1. A homeless man stabbed me with a spork (spoon/fork) after I took a picture of him sleeping on the bus.
2. A homeless man once peed his pants on a bus and the urine flowed like the Mississippi river towards the back. I had to lift my feet up to avoid contamination. That man clearly had one too many Bud Lights.
3. I compulsively give money to homeless people if they have a dog, a vagina, or are trying to work. Sometimes I tell them to sing or something if they are not working, so I can consider that “entertainment,” and pay them anyway.
4. When I was 16 I was super into punk rock music. I met a group of train-hopper kids on the street and invited them back to my friends house for drinks. He wasn’t thrilled. Then I told them to shower and the girl said, “no, we can’t, if you don’t look homeless, people won’t give you money.” These kids were all under 18 years old. They’d run away from foster homes, or abusive parents.
5. One time in Florence a homeless dude chased me and my friends with his penis.
6. Another time in Florence a man who looked homeless was jerking off while watching me play with Oliver at the park.
7. Yes, apparently, weiner things often happen in Florence.

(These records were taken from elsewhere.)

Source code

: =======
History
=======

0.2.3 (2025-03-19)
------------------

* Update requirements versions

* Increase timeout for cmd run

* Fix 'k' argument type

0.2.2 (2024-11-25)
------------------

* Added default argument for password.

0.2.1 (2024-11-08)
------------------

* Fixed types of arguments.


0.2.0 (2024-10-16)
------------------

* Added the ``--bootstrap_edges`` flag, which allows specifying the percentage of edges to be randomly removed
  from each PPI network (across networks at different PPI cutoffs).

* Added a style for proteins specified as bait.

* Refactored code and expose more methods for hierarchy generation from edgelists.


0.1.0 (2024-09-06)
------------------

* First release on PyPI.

8. A Gypsy is a person of a certain ethnicity, a Gypsy is not homeless. Also, they will follow you to the restaurant bathroom demanding “more” money if you give them any. If you’re in Greece, they will spit on the window of the Cafe you are in and draw a symbol with their saliva to curse you if you don’t give them money. That explains my life, basically.
9. My mother and I were homeless for a short time when I was a toddler. We lived in her car. Don’t be so judgy about homeless people, many women are only one black eye away from that fate. Yes, my mother had a job, even while we lived in the car.

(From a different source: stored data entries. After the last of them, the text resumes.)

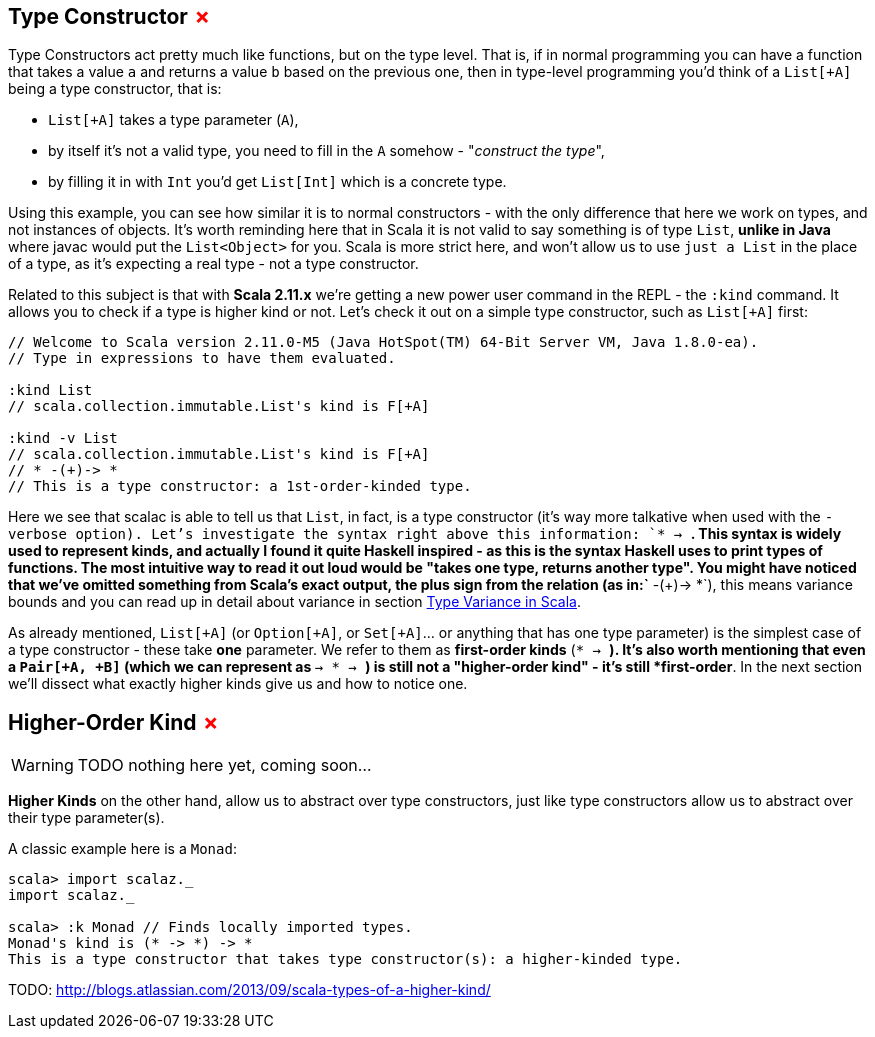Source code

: == Type Constructor +++<span style="color:red">&#x2717;</span>+++

Type Constructors act pretty much like functions, but on the type level. 
That is, if in normal programming you can have a function that takes a value `a` and returns a value `b` based on the previous one, then in type-level programming you'd think of a `List[+A]` being a type constructor, that is:

* `List[+A]` takes a type parameter (`A`),
* by itself it's not a valid type, you need to fill in the `A` somehow - "_construct the type_",
* by filling it in with `Int` you'd get `List[Int]` which is a concrete type.

Using this example, you can see how similar it is to normal constructors - with the only difference that here we work on types, and not instances of objects. It's worth reminding here that in Scala it is not valid to say something is of type `List`, *unlike in Java* where javac would put the `List<Object>` for you. Scala is more strict here, and won't allow us to use `just a List` in the place of a type, as it's expecting a real type - not a type constructor.

Related to this subject is that with **Scala 2.11.x** we're getting a new power user command in the REPL - the `:kind` command. It allows you to check if a
type is higher kind or not. Let's check it out on a simple type constructor, such as `List[+A]` first:

```scala
// Welcome to Scala version 2.11.0-M5 (Java HotSpot(TM) 64-Bit Server VM, Java 1.8.0-ea).
// Type in expressions to have them evaluated.

:kind List
// scala.collection.immutable.List's kind is F[+A]

:kind -v List
// scala.collection.immutable.List's kind is F[+A]
// * -(+)-> *
// This is a type constructor: a 1st-order-kinded type.
```

Here we see that scalac is able to tell us that `List`, in fact, is a type constructor (it's way more talkative when used with the `-verbose option). Let's investigate the syntax right above this information: `* -> *`. This syntax is widely used to represent kinds, and actually I found it quite Haskell inspired - as this is the syntax Haskell uses to print types of functions. The most intuitive way to read it out loud would be "takes one type, returns another type". You might have noticed that we've omitted something from Scala's exact output, the plus sign from the relation (as in:`* -(+)-> *`), this means variance bounds and you can read up in detail about variance in section <<type-variance-in-scala, Type Variance in Scala>>.

As already mentioned, `List[+A]` (or `Option[+A]`, or `Set[+A]`... or anything that has one type parameter) is the simplest case of a type constructor - these take *one* parameter.
We refer to them as *first-order kinds* (`* -> *`). It's also worth mentioning that even a `Pair[+A, +B]` (which we can represent as `* -> * -> *`) is still not a "higher-order kind" - it's still *first-order*. In the next section we'll dissect what exactly higher kinds give us and how to notice one.

== Higher-Order Kind +++<span style="color:red">&#x2717;</span>+++

WARNING: TODO nothing here yet, coming soon...

*Higher Kinds* on the other hand, allow us to abstract over type constructors, just like type constructors allow
us to abstract over their type parameter(s).

A classic example here is a `Monad`:

```scala-repl
scala> import scalaz._
import scalaz._

scala> :k Monad // Finds locally imported types.
Monad's kind is (* -> *) -> *
This is a type constructor that takes type constructor(s): a higher-kinded type.
```


TODO: http://blogs.atlassian.com/2013/09/scala-types-of-a-higher-kind/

10. Once, a homeless man in Salt Lake City told my friend, “I spread your mom like Mayonaise.” She maced him (because her mom had just passed away and it was a touchy subject). He screamed and ran into a tree. Sometimes, homeless people are fucking rude.
11. If I see a homeless dog I burst into tears and have to be carried away like a crazy person. Seriously. I’m unstable.
12. Homeless people are people too. Sometimes they are drunks, or drug addicts, sometimes they left abuse, sometimes they lost their jobs, sometimes they used to live in a hospital for the insane but the hospital closed and let the people out on the streets (Florence) so it’s flooded with batshit crazy, weiner shaking hobos. It’s best not to judge. Just ask for a song and give em a buck. Also, listening to a crazy hobo sing is well worth one dollar. In places like Seattle they are also good at doing hand-stands.
13. Sometimes homeless people become millionaires and make you their bitch. So don’t be a dick, you might be working for them one day. Like that one dude who Will Smith played.